John Kasich on Green New Deal: US needs 'free-market' solution to climate change

Former Republican Ohio Gov. John Kasich doubled down on his calls for a bipartisan, free-market solution to climate change on Monday, days after he touted his ownership of a Tesla electric vehicle and outlined his views on the divisive issue during an appearance at the South by Southwest.

Kasich, who is mulling a presidential run in 2020, said the “Green New Deal” championed by progressive Democrats such as Rep. Alexandria Ocasio-Cortez, D-N.Y., is “provoking a more vigorous level of public debate” on climate change, but could “dangerously centralize federal government power.” Instead, he called for moderates on both sides of the aisle to embrace market-driven policies to combat climate change, such as a carbon emissions tax and the return of subsidies for electric vehicles.

“I am convinced that conservatives and moderates, including many Democrats, can agree on a commonsense set of policies,” Kasich wrote in an op-ed for USA Today. “They would be based on responsible economic principles of free-market capitalism and personal choice, not coercion.”

Kasich proposed the possibility of a “cap-and-trade” program that would place a limit on emissions, but allow companies to purchase emissions capacity from other firms that haven’t hit the upper benchmark. He also called on U.S. officials to attempt to rein in carbon emissions from India and China, the world’s two most populous countries.

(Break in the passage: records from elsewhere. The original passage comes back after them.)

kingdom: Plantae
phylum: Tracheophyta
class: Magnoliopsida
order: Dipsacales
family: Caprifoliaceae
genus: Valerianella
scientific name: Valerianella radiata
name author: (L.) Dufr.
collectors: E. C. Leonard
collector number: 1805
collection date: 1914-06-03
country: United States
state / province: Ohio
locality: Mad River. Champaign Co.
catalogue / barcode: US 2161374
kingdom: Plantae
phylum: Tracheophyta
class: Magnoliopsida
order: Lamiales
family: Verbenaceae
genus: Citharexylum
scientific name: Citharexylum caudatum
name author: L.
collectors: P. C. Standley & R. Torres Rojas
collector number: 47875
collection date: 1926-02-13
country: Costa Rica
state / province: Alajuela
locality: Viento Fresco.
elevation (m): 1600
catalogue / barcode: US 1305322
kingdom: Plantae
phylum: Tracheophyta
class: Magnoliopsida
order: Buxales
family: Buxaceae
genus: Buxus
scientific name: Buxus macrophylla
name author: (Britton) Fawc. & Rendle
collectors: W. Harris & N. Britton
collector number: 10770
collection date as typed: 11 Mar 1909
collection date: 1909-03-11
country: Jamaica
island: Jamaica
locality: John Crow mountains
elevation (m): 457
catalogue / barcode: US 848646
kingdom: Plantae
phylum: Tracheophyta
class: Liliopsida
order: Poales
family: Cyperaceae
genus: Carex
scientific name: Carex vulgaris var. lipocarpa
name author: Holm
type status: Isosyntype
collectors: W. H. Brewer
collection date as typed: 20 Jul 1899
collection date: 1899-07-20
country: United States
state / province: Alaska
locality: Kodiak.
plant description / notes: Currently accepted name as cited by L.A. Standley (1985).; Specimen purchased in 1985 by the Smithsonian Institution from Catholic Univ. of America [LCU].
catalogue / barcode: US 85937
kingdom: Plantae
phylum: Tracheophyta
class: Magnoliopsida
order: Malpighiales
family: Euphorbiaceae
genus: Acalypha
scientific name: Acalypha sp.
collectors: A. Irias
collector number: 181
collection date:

The former Ohio governor spoke at length about climate change during an event at Austin City Limits’ Moody Theater for South By Southwest, the annual tech conference in Austin, Texas. Kasich disclosed that he drives a Tesla and said it was “ridiculous” that the U.S. government is curbing tax incentives for customers who buy electric vehicles.

Kasich also aimed some criticism at President Trump’s administration during the event, arguing that it was “boneheaded” for the United States to opt out of the Paris Climate Agreement, a sweeping international accord to limit emissions.

“If we’re not at the table, how are we supposed to seize the higher moral ground?” Kasich said.


Kasich said he hasn’t reached a decision on whether to run for president again in 2020, noting that the deadline is “not here yet.”